Friday 2 September 2022

Susanna Gregory's 'The Chancellor's Secret' 2021

 

Sphere paperback edition - 2022

This is the 25th and final chronicle of Cambridge's Matthew Bartholomew - and I have collected the stories from the first and read the lot. Increasingly formulaic as time went on, Susanna Gregory was wise to call it a day. 

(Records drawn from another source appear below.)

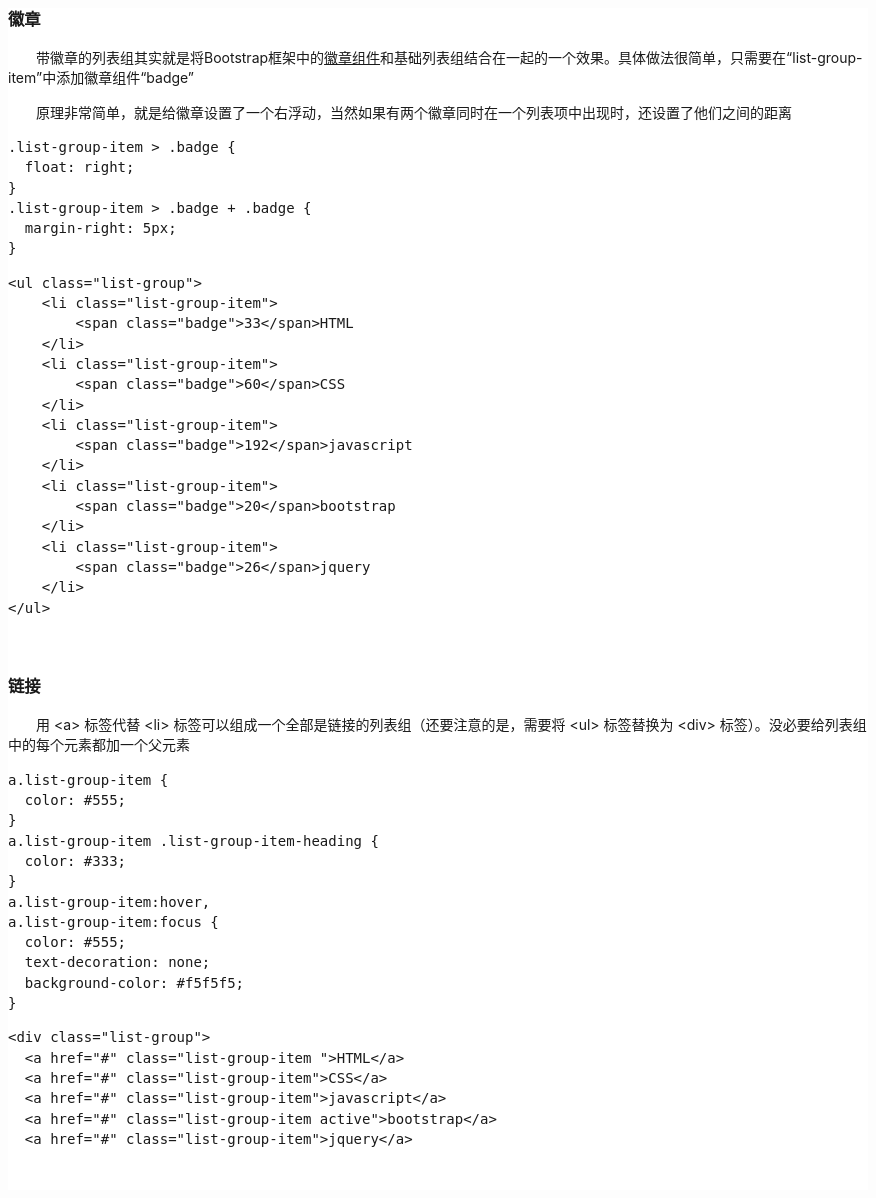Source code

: ### 徽章

　　带徽章的列表组其实就是将Bootstrap框架中的[徽章组件](http://www.cnblogs.com/xiaohuochai/p/7113645.html#anchor2)和基础列表组结合在一起的一个效果。具体做法很简单，只需要在&ldquo;list-group-item&rdquo;中添加徽章组件&ldquo;badge&rdquo;

　　原理非常简单，就是给徽章设置了一个右浮动，当然如果有两个徽章同时在一个列表项中出现时，还设置了他们之间的距离

<div class="cnblogs_code">
<pre>.list-group-item &gt; .badge {
  float: right;
}
.list-group-item &gt; .badge + .badge {
  margin-right: 5px;
}</pre>
</div>
<div class="cnblogs_code">
<pre>&lt;ul class="list-group"&gt;
    &lt;li class="list-group-item"&gt;
        &lt;span class="badge"&gt;33&lt;/span&gt;HTML
    &lt;/li&gt;
    &lt;li class="list-group-item"&gt;
        &lt;span class="badge"&gt;60&lt;/span&gt;CSS
    &lt;/li&gt;
    &lt;li class="list-group-item"&gt;
        &lt;span class="badge"&gt;192&lt;/span&gt;javascript
    &lt;/li&gt;
    &lt;li class="list-group-item"&gt;
        &lt;span class="badge"&gt;20&lt;/span&gt;bootstrap
    &lt;/li&gt;
    &lt;li class="list-group-item"&gt;
        &lt;span class="badge"&gt;26&lt;/span&gt;jquery
    &lt;/li&gt;
&lt;/ul&gt;</pre>
</div>

<iframe style="width: 100%; height: 226px;" src="https://demo.xiaohuochai.site/bootstrap/listgroup/l2.html" frameborder="0" width="320" height="240"></iframe>

&nbsp;

### 链接

　　用&nbsp;&lt;a&gt;&nbsp;标签代替&nbsp;&lt;li&gt;&nbsp;标签可以组成一个全部是链接的列表组（还要注意的是，需要将&nbsp;&lt;ul&gt;&nbsp;标签替换为&nbsp;&lt;div&gt;&nbsp;标签）。没必要给列表组中的每个元素都加一个父元素

<div class="cnblogs_code">
<pre>a.list-group-item {
  color: #555;
}
a.list-group-item .list-group-item-heading {
  color: #333;
}
a.list-group-item:hover,
a.list-group-item:focus {
  color: #555;
  text-decoration: none;
  background-color: #f5f5f5;
}</pre>
</div>
<div class="cnblogs_code">
<pre>&lt;div class="list-group"&gt;
  &lt;a href="#" class="list-group-item "&gt;HTML&lt;/a&gt;
  &lt;a href="#" class="list-group-item"&gt;CSS&lt;/a&gt;
  &lt;a href="#" class="list-group-item"&gt;javascript&lt;/a&gt;
  &lt;a href="#" class="list-group-item active"&gt;bootstrap&lt;/a&gt;
  &lt;a href="#" class="list-group-item"&gt;jquery&lt;/a&gt;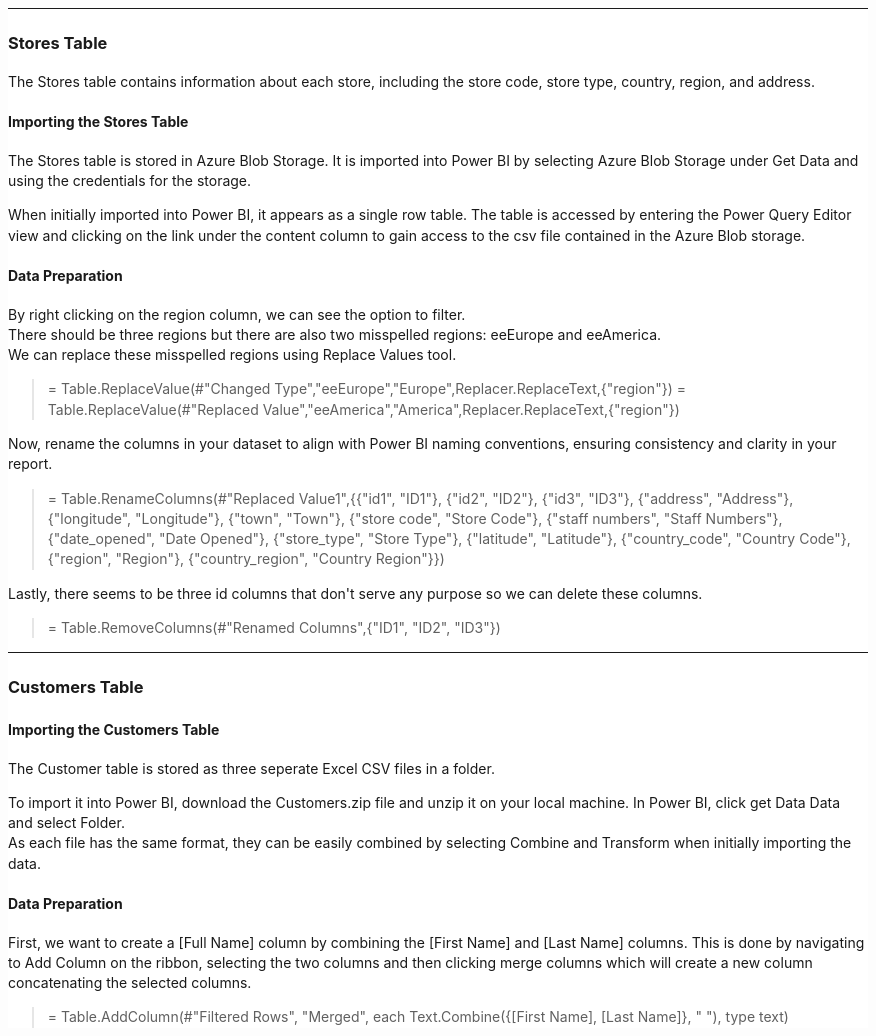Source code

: ------------------------------
### Stores Table

The Stores table contains information about each store, including the store code, store type, country, region, and address.

#### Importing the Stores Table 

The Stores table is stored in Azure Blob Storage. It is imported into Power BI by selecting Azure Blob Storage under Get Data and using the credentials for the storage.

When initially imported into Power BI, it appears as a single row table. 
The table is accessed by entering the Power Query Editor view and clicking on the link under the content column to gain access to the csv file contained in the Azure Blob storage.

#### Data Preparation

By right clicking on the region column, we can see the option to filter. <br>There should be three regions but there are also two misspelled regions: eeEurope and eeAmerica. <br>
We can replace these misspelled regions using Replace Values tool.
> = Table.ReplaceValue(#"Changed Type","eeEurope","Europe",Replacer.ReplaceText,{"region"})
> = Table.ReplaceValue(#"Replaced Value","eeAmerica","America",Replacer.ReplaceText,{"region"})

Now, rename the columns in your dataset to align with Power BI naming conventions, ensuring consistency and clarity in your report.
> = Table.RenameColumns(#"Replaced Value1",{{"id1", "ID1"}, {"id2", "ID2"}, {"id3", "ID3"}, {"address", "Address"}, {"longitude", "Longitude"}, {"town", "Town"}, {"store code", "Store Code"}, {"staff numbers", "Staff Numbers"}, {"date_opened", "Date Opened"}, {"store_type", "Store Type"}, {"latitude", "Latitude"}, {"country_code", "Country Code"}, {"region", "Region"}, {"country_region", "Country Region"}})

Lastly, there seems to be three id columns that don't serve any purpose so we can delete these columns.
> = Table.RemoveColumns(#"Renamed Columns",{"ID1", "ID2", "ID3"})

-----------------------------------------
### Customers Table

#### Importing the Customers Table 

The Customer table is stored as three seperate Excel CSV files in a folder.

To import it into Power BI, download the Customers.zip file and unzip it on your local machine. 
In Power BI, click get Data Data and select Folder. <br>
As each file has the same format, they can be easily combined by selecting Combine and Transform when initially importing the data.

#### Data Preparation

First, we want to create a [Full Name] column by combining the [First Name] and [Last Name] columns. This is done by navigating to Add Column on the ribbon, selecting the two columns and then clicking merge columns which will create a new column concatenating the selected columns.
> = Table.AddColumn(#"Filtered Rows", "Merged", each Text.Combine({[First Name], [Last Name]}, " "), type text)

I recall buying the first volume on a bookstall outside Loughborough All Saints church in 1996. Two books came out that year; from 1997 onwards, it was an annual purchase. Only 2018 was a fallow year. It says much for Gregory that she kept up the imaginative story lines, admittedly usually on the rather claustrophobic canvas of the small town of Cambridge. Quite often the plot revolved round town v. gown; on other occasions it was inter-collegiate rivalry. Perhaps the reader got a little tired of the Benedictine Brother Michael's gluttony (he was of the opinion that a princely girth was a sign of healthy living, not because he ate too much), the Franciscan William's disreputable habit (the grubbiest friar in Christendom), John Clippesby (Michaelhouse's gentle Dominican...it was generally assumed that Clippesby was either insane or a saint in the making) talking to and surrounded by a variety of feathered and other animals. Others came and went - often by being murdered. The women rarely played other than bit parts - why Matilde kept hanging on for so many years hoping for marriage with Bartholomew (she got her man in this final volume) was very unlikely. Sometimes they were the murderers.

The 25th Chronicle sees Michael finally getting the job as Chancellor (he had been Senior Proctor controlling the previous Chancellor for some while) and Bartholomew finally leaving Michaelhouse. Not before a rather drawn out search by the latter for a murderer (then murderers) of a variety of unappealing coves. The book could have been fifty pages shorter and thus being much improved. Too many false alleyways or red herrings, which necessitated Bartholomew repeatedly criss-crossing the town and rarely uncovering anything. He didn't finger the evil genius until right at the end. I am not surprised as it seemed beyond belief that the youngster, bad as he was, could have choreographed such manoeuvres. The body count was rather high, but so it is in many 'modern' crime stories.

Susanna has sensibly finished with Bartholomew and Michael but she still has the Thomas Chaloner Adventures on the go, only into his fourteenth spying service at the court of Charles II. Yes - I have all these too.